Professor of Gender and Women’s Studies’ Alana Bibeau speaking at “Reproductive Rights as Human Rights: Women of Color and the Fight for Reproductive Justice.” PHOTO CREDIT: Eddie Melfi | Staff Photographer
Women of color are largely responsible for creating the reproductive justice movement that is known today, and according to reproductive justice scholar Zakiya Luna, their activism is often forgotten.
“Access to reproductive healthcare facilities is important, but if you don’t talk about people’s context and experience, you’re not going to get them in the door,” Luna said. “And you’re not going to get them in the movements, to advocate for more of those facilities, to advocate for more of those spaces.”
Luna explained how the reproductive justice movement became recognized as an issue over human rights in the University of Rhode Island’s annual Fredika Wild Schweers Lecture on Women and Health on Thursday, Feb. 2. Held through the University’s gender and women’s studies (GWS) department, Luna highlighted the history of this women’s rights movement in order to help people “understand themselves.”
This year’s GWS lecture served as a presentation of the findings in Luna’s book, entitled “Reproductive Rights as Human Rights: Women of Color and the Fight for Reproductive Justice” published by the New York University Press in 2020.
Currently, an associate professor of sociology and Dean’s Distinguished Professorial Scholar at Washington University in St. Louis, Missouri, Luna has centered her work around black feminist praxis.
During the lecture’s introduction, URI teaching professor of sociology Alana Bibeau said Luna’s research, teaching and community work have focused on human and reproduction rights, as well as social movements and intersectionality.
From publishing peer-reviewed articles to securing grants, Luna’s work to explore how human rights are misunderstood and misattributed has gone beyond lecturing.
Sociologists for Women in Society named her winner of the 2023 Distinguished Feminist Lecture Award at the organization’s banquet on Jan. 14, according to Bibeau. Luna’s book, “Reproductive Rights as Human Rights,” was also ranked number four on Oprah Daily in “The 12 Books You Need to Read Post the Supreme Court’s Roe. v. Wade Smackdown.”
Held in URI’s Paramaz Avedisian Hall auditorium, Luna’s lecture went through the long fight for reproductive justice — discussing how issues of slavery and eugenics tie into more contemporary human rights matters like second-term abortion.
The phrase “reproductive justice” was first developed in 1994 by Black women who attended a pro-choice conference in Illinois, according to Luna. These women sought to denote the concept of reproductive rights connected to social justice.
At its core, reproductive justice calls for birth control, abortion access, safe birthing practices and the ability to parent one’s child with dignity, according to Luna. The lecturer then explained how intersectionality greatly impacts an individual’s ability to access these rights.
Intersectionality refers to how the synthesis of social categories such as gender, race, class and sexual orientation create a unique experience for individuals. Even when people live in the same city and under the same laws, they can have unequal access to prenatal care, safe childbirth processes, the guarantee of a safe home environment and means of contraception.
As Luna explained how oppressed and marginalized women were impacted differently during times of no reproductive justice, she connected this issue to the fight for human rights.
The majority of the GWS lecture focused on the intersectional reproductive justice organization SisterSong, a group that, according to Luna, is the most associated with the reproductive justice movement. Founded in 1997, SisterSong categorized reproductive rights as a human rights issue — a matter separate from the civil rights movement — which was “unusual” at the time.
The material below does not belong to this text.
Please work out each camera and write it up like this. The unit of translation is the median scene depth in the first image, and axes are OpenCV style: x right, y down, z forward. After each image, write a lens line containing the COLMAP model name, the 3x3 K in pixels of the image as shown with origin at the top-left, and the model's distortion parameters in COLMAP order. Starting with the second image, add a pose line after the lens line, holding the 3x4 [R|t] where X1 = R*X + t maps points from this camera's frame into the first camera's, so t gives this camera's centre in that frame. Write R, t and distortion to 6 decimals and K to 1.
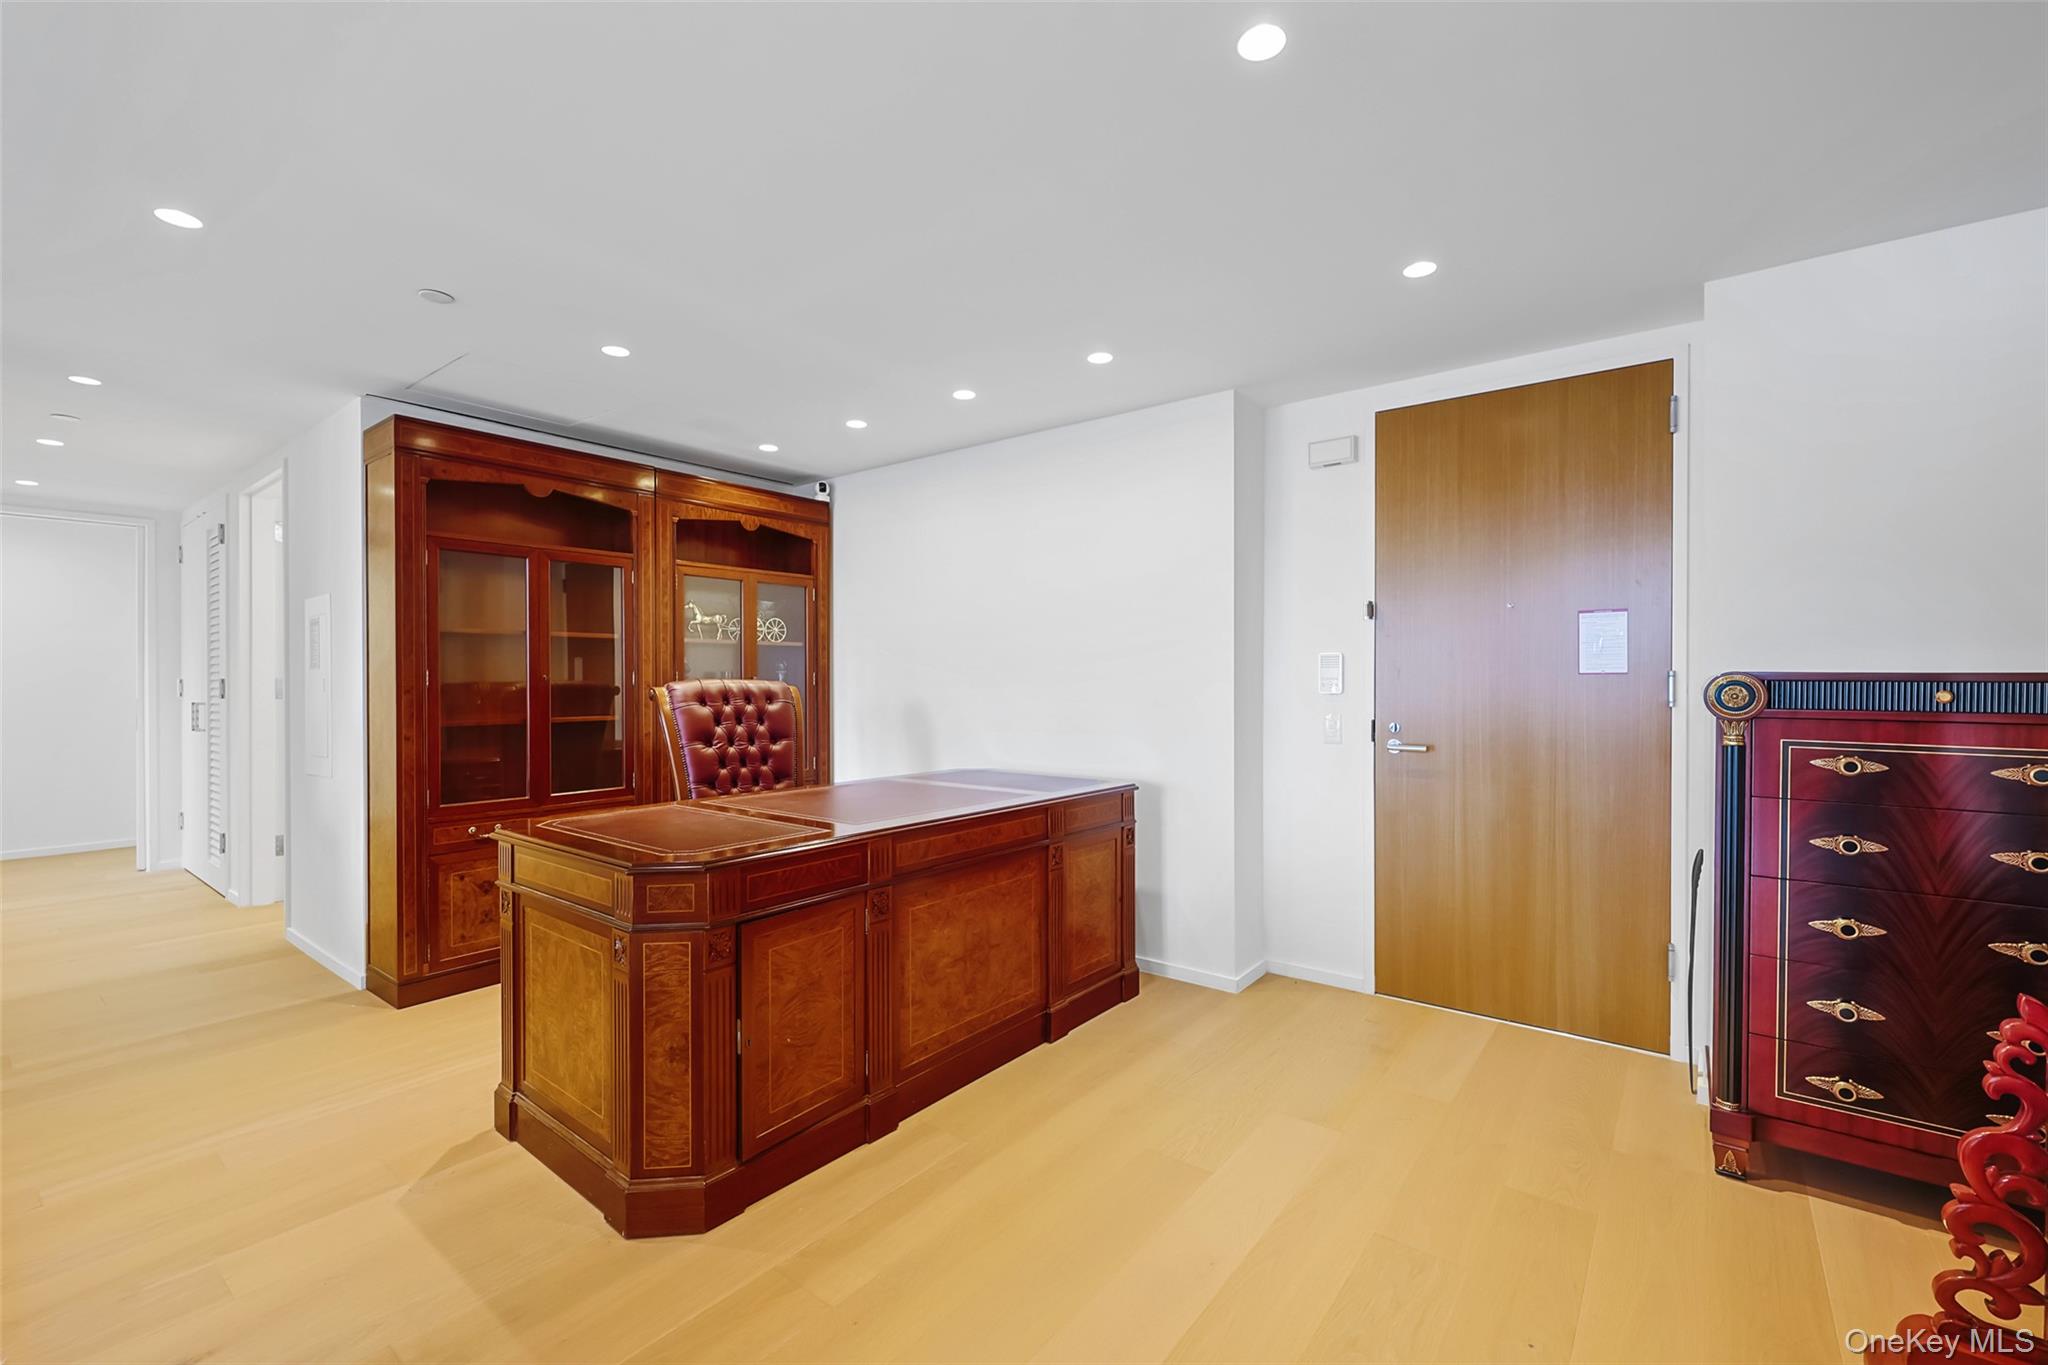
lens RADIAL K [[856.2, 0, 1024.0], [0, 856.2, 682.5], [0, 0, 1]] dist [0.000337, 0.000049]
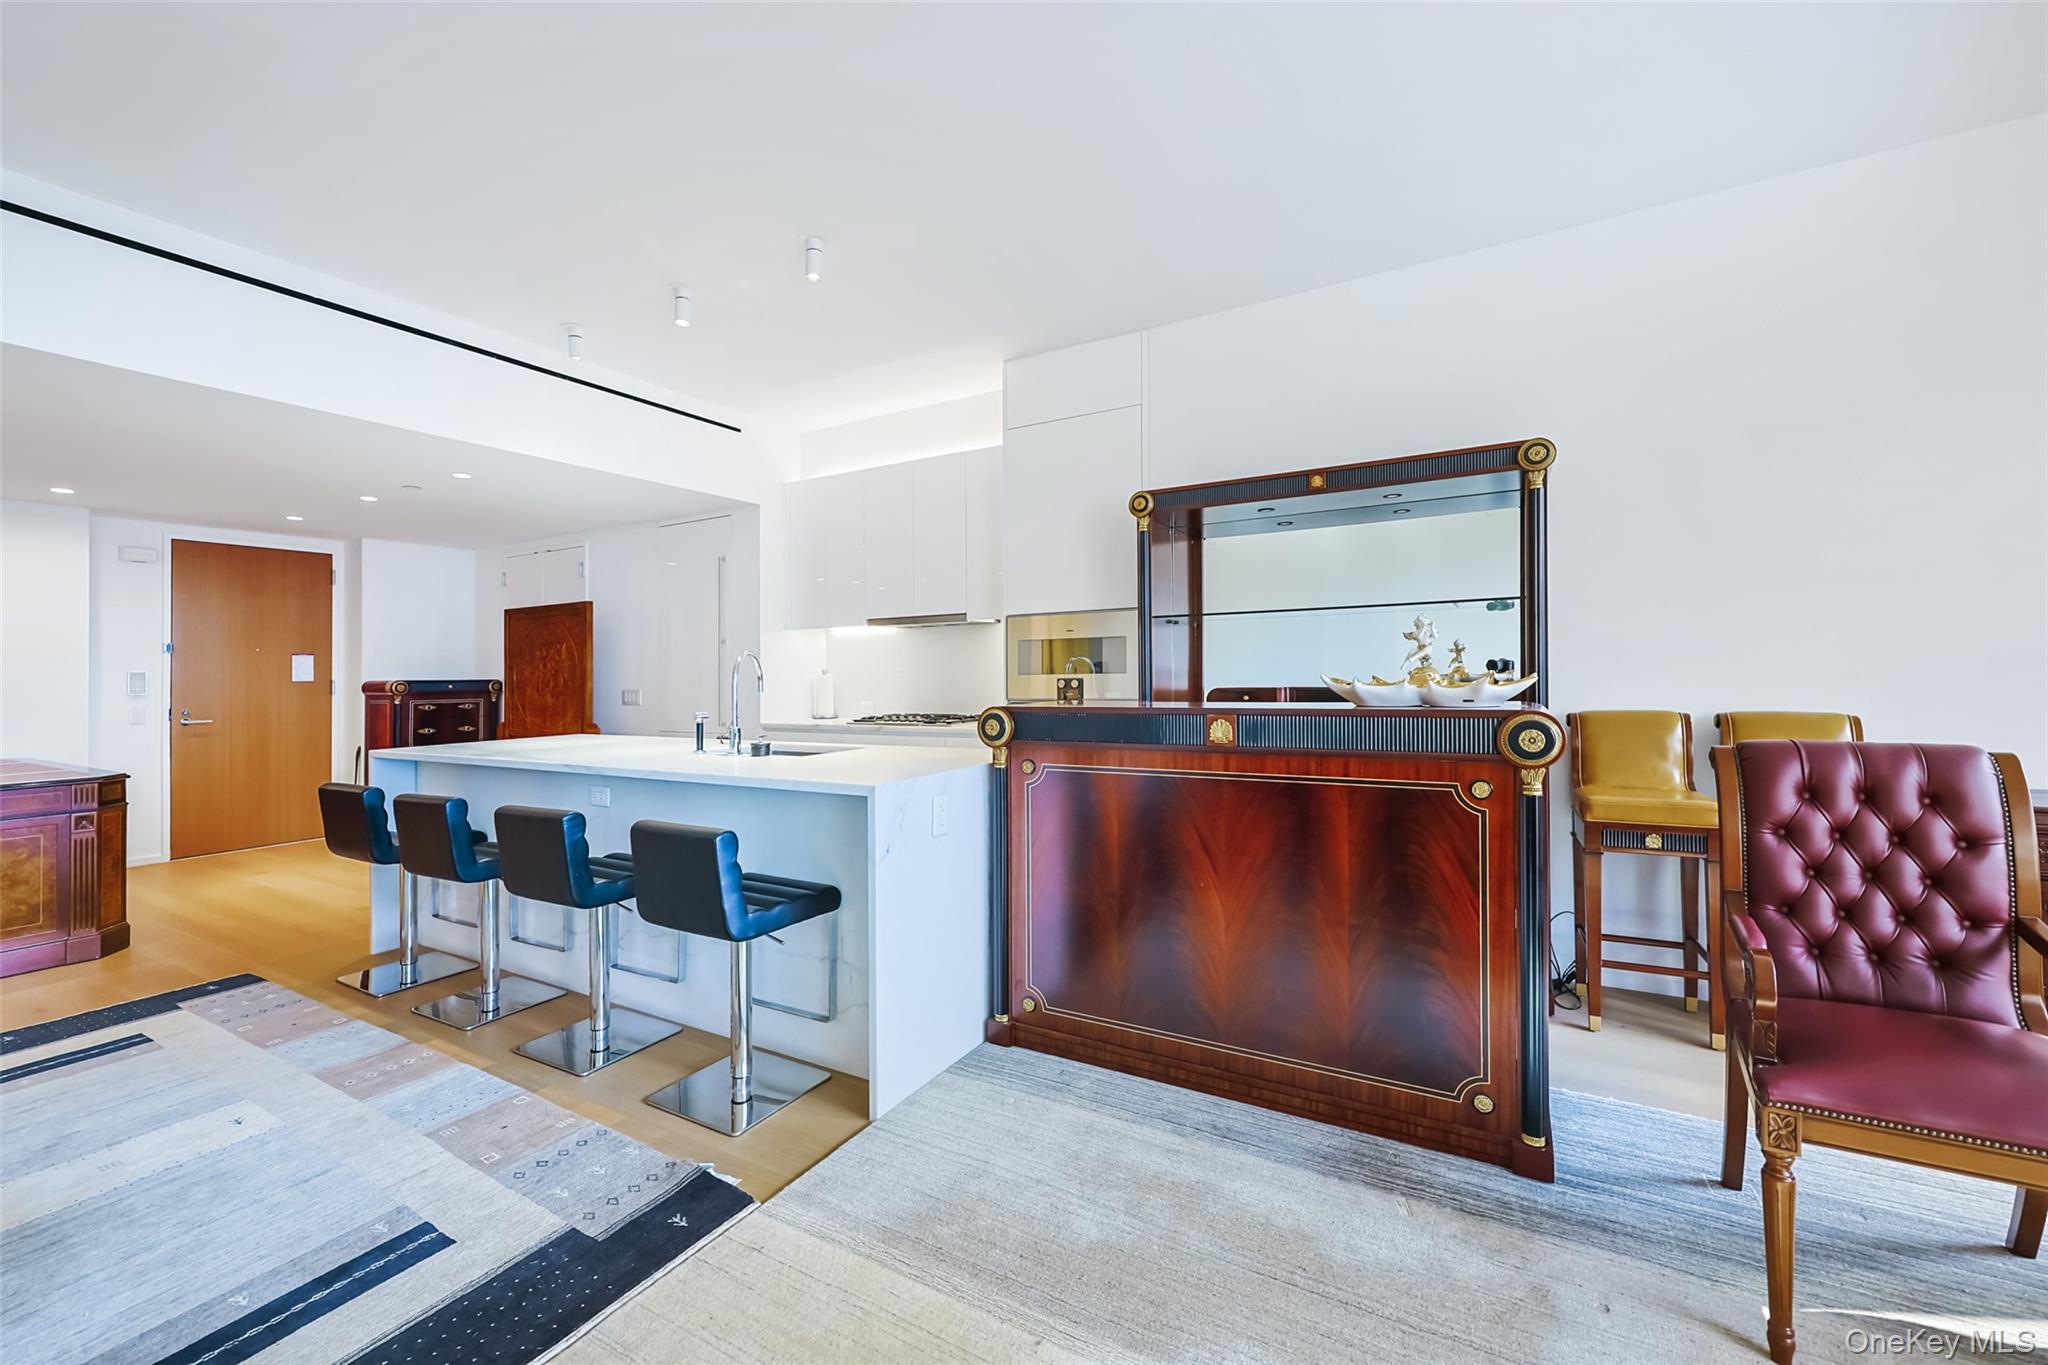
lens RADIAL K [[825.3, 0, 1026.4], [0, 825.3, 660.5], [0, 0, 1]] dist [-0.002499, -0.000156]
pose [[-0.155479, 0.009061, 0.987798, -1.834865], [0.015039, 0.999864, -0.006804, -0.022468], [-0.987725, 0.013798, -0.155594, -0.595848]]
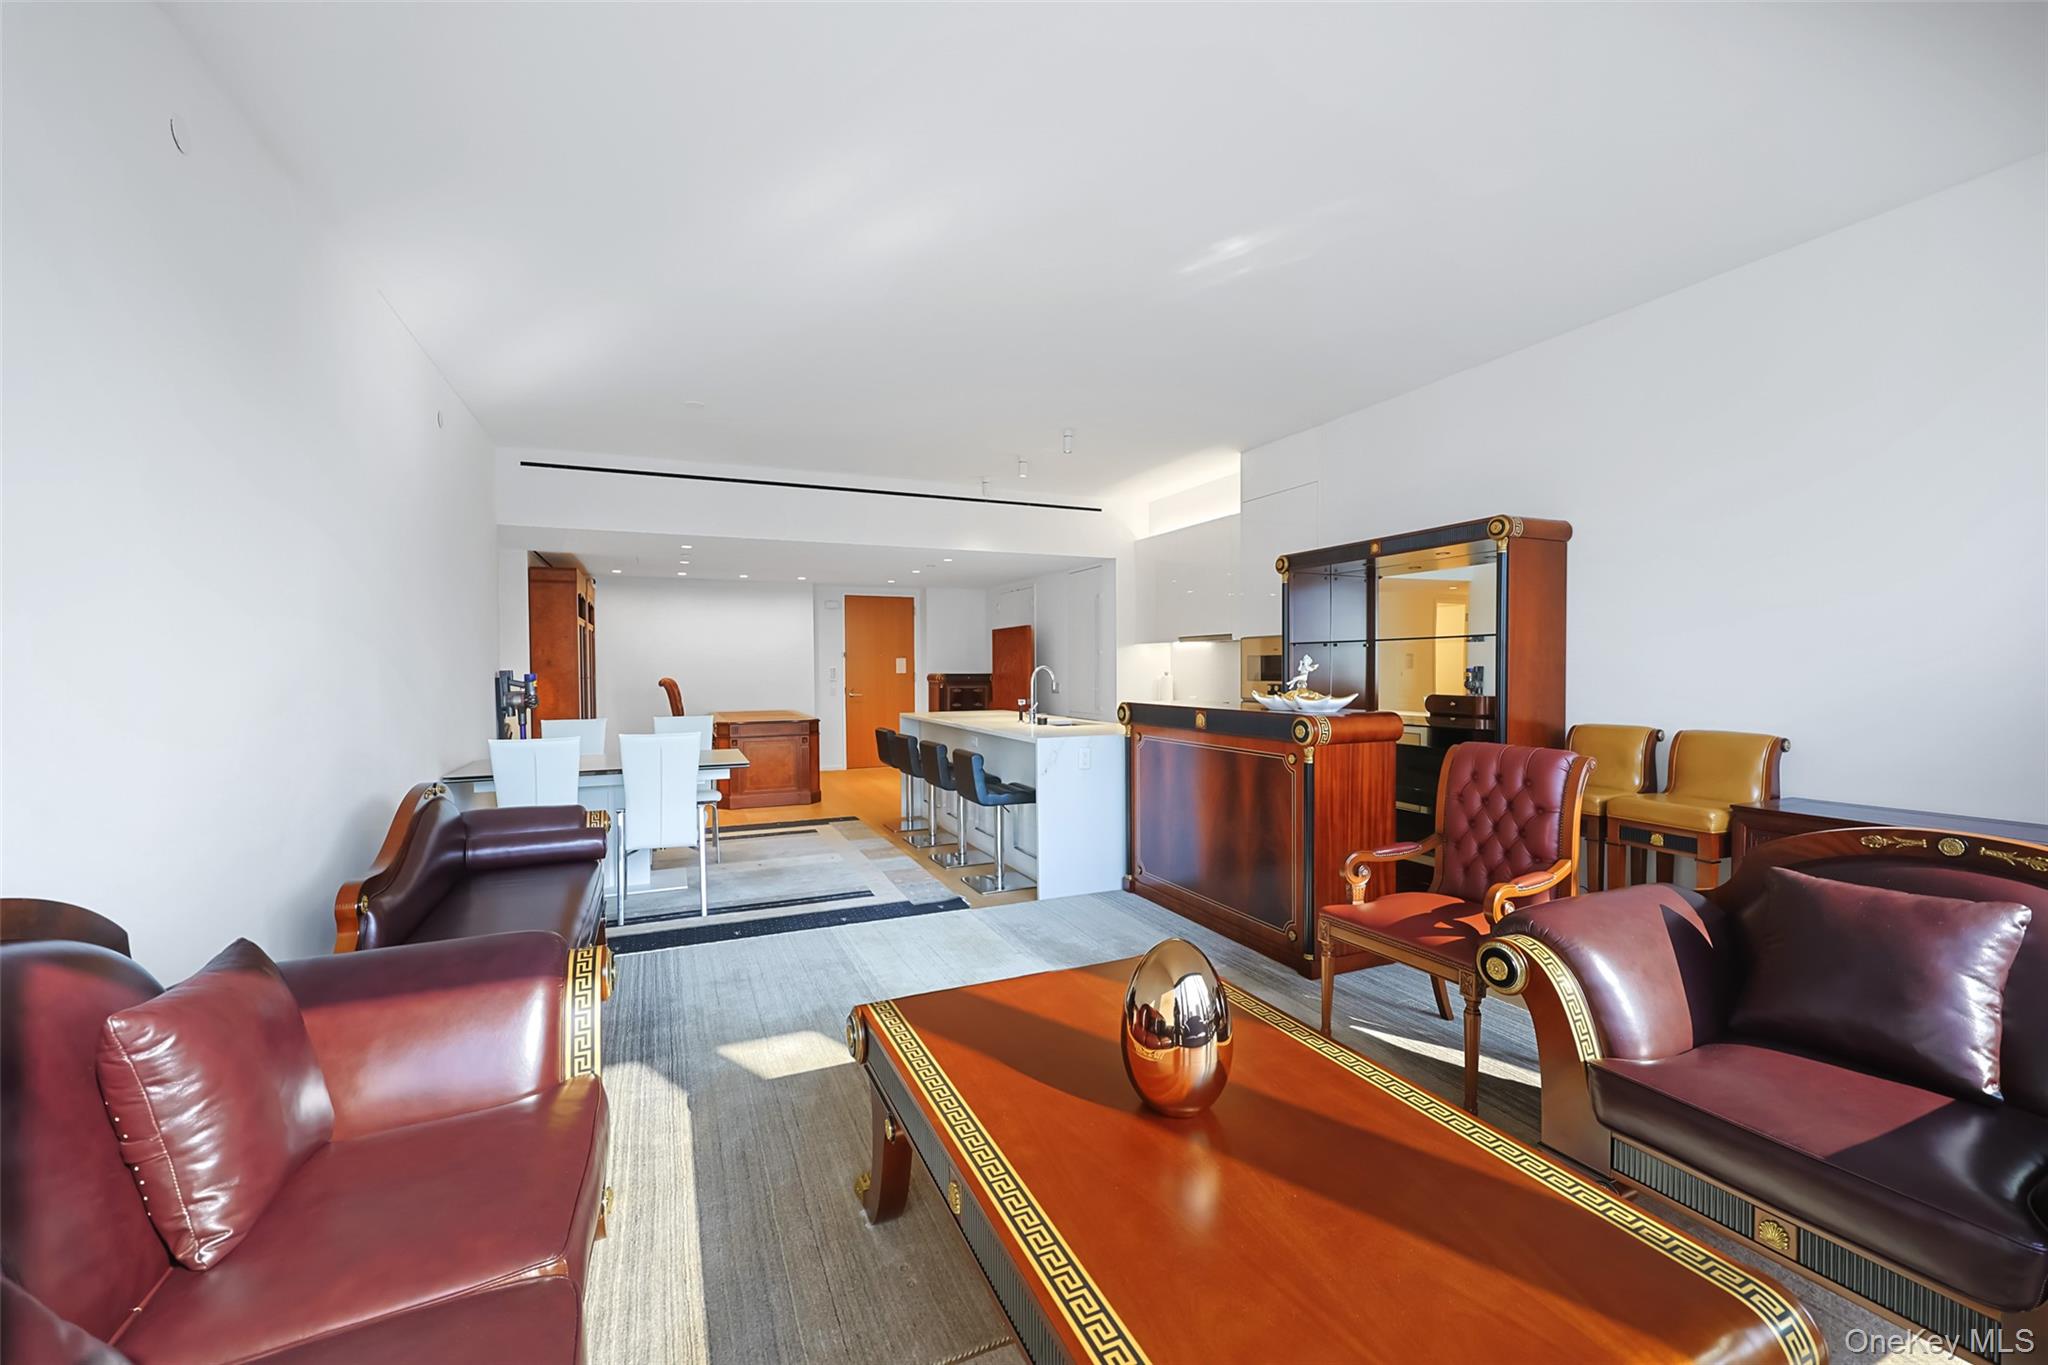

SisterSong’s mission is to “strengthen and amplify the collective voices of indigenous women and women of color to achieve reproductive justice by eradicating reproductive oppression and securing human rights,” according to the organization’s website. While SisterSong’s definition has been developing and expanding since 1997, the group has continued to highlight human rights as its core value.
Luna stated that her work combines research around human rights with sociology, political science and gender studies, in order to look more closely at how movements successfully make change in the world. This means answering the question of how these movements frame their issues in a way that successfully resonates with their communities. To do this, Luna turned to SisterSong and the concept of intersectionality.
“Human rights allow us to go broader,” Luna said. “It’s not just about somebody’s woke, right? People who identify as pro-choice and pro-life, a lot of them still pretty much remove people from their context. But we’re whole people, and we are whole people who have whole experiences or families. That’s part of the appeal.”
Because of a lack of engagement with human rights, the U.S. is “very much out of step” with other industrialized nations on the road towards reproductive justice, according to Luna. She hopes that by relating reproductive rights to human rights, more people will see themselves in the movement and start to advocate.